Another worry, in these times of political correctness, is battling the majority’s urge to protect minorities and others who may be feeling the wrath of someone exercising their free speech by unleashing hateful rhetoric. Abrams (1992) states unequivocally that the United States is unmatched in its protection of free expression in the world and admits the “test” created by Brandenburg v. Ohio makes it very rare that the government can justify censorship. He warns the temptation to ban speech we think is “bad” is “overwhelming” because speech can and has done harm in the past (Abrams, 1992). But, this country holds firm to the view that “to risk the harm that speech may inflict to avoid the greater harm that the suppression of speech has so often caused” is the route to follow (Abrams, 1992).

Adding to the age-old debate regarding face-to-face hate speech, is spewing hate via the Internet and specifically through so-called social media. Balica (2017) concedes the complicated nature of “criminalizing” hate speech online, and at the same time admits that hate groups may “instantly disseminate their comments across the world” while staying essentially anonymous. Montgomery (2009), noting the climate created by September 11, 2001, and the subsequent legislation passed, including The Patriot Act, warns that fear in the moment is not a good guide to what might be best in the long run for the country.

Specifically, Montgomery wrote would be unfortunate if fears about terrorism via the Internet resulted in legislative restrictions that years ago the U.S. Supreme Court decided should receive the highest protection from the First Amendment. Meanwhile, Pew (2015) believes the answer to the ambiguity of Brandenburg is to simply apply something called Speech Act Theory. Under that theory, speech would be judged as inciting and likely to cause violence by “the utterance’s illocutionary force” (Pew, 2015).

Then, there is the complicated matter of hate speech and “true threats.” In Elonis v. United States (2015), the U.S. Supreme Court ruled directly on threats made through Facebook. Anthony Elonis had posted hate messages about his estranged wife to the effect that he would not rest until she died from millions of “little cuts” and mentioned that there were many elementary schools within a ten-mile radius to “initiate” the worst school shooting in history (Elonis, 2015). Elonis, not surprisingly, was convicted under a federal law making it illegal to transmit threats interstate.

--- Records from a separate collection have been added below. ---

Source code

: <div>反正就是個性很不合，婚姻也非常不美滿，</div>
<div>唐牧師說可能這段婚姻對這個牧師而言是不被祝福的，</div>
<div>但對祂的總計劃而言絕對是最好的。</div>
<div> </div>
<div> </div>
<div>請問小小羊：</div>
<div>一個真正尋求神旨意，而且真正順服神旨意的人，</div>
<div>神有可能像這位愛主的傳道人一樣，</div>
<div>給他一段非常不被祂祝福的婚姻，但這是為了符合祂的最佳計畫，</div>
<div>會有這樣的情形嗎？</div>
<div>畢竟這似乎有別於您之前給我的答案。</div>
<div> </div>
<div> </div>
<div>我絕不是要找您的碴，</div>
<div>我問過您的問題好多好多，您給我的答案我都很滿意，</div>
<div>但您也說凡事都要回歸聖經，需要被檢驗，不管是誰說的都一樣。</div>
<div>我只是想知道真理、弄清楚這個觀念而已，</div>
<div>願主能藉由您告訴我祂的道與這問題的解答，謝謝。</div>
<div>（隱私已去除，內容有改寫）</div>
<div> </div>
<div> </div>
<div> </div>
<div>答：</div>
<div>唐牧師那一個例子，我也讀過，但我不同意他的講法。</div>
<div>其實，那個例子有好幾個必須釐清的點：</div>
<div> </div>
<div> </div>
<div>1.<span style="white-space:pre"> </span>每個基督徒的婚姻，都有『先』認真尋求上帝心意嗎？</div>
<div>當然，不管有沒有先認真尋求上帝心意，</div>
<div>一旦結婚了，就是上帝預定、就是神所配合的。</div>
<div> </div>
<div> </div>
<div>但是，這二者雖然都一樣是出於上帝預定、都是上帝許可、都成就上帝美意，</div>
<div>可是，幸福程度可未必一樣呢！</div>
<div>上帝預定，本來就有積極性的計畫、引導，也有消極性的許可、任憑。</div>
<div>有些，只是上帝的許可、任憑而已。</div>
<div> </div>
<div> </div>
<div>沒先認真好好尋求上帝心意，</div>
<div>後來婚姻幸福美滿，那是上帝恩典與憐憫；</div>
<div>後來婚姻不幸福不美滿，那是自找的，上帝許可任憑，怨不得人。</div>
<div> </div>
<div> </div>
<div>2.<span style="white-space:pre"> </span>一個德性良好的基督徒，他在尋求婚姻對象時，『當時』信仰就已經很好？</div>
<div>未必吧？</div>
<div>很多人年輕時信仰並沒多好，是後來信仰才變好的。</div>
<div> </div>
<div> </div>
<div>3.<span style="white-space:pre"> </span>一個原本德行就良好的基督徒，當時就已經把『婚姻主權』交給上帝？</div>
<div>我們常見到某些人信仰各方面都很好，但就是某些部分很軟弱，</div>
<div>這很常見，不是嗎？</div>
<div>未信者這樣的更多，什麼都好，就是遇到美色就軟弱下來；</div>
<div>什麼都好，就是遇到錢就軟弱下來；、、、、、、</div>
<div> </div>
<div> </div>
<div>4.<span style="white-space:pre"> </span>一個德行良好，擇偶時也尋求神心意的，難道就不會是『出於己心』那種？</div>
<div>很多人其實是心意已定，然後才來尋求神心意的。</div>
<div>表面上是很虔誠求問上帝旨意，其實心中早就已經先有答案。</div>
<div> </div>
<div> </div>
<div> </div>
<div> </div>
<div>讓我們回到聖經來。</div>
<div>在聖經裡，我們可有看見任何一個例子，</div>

However, the U.S. Supreme Court decided threats that are only identified objectively are not enough to convict someone. Elonis had essentially argued there was no true intent and that he was simply venting. The high court agreed that the jury needed to be directed to decide if there was a “subjective” intent and since it was not given that direction, the conviction was overturned (Elonis, 2015). Some might argue this case alone has opened the door for a sort of “wild west” in social media because proving “subjective” intent is difficult at best.

Still further, you have U.S. Supreme Court decisions that tangentially deal with hate speech. Up until last year, under a disparagement clause, the United States Trademark Office would not grant a trademark that was judged to be “immoral, deceptive or scandalous” or bring under contempt “persons, living or dead, institutions, beliefs, or national symbols” (Hsieh, 2018). Then came an Asian-American band that called itself “The Slants.” Its leader, Simon Tam, applied for and was rejected in obtaining a trademark because historically in this country the term “slants” has been used as a derogatory racist way to refer to Asian-Americans.

The 8-1 Supreme Court decision simply said the disparagement clause used by the trademark office violated the Free Speech Clause of the First Amendment (Matal, 2017). While this does not directly relate to Brandenburg v. Ohio nor other face-to-face hate speech cases, it does expand the essence of Brandenburg in that merely offensive or repulsive speech cannot be suppressed by government, in this case, the U.S. Trademark Office.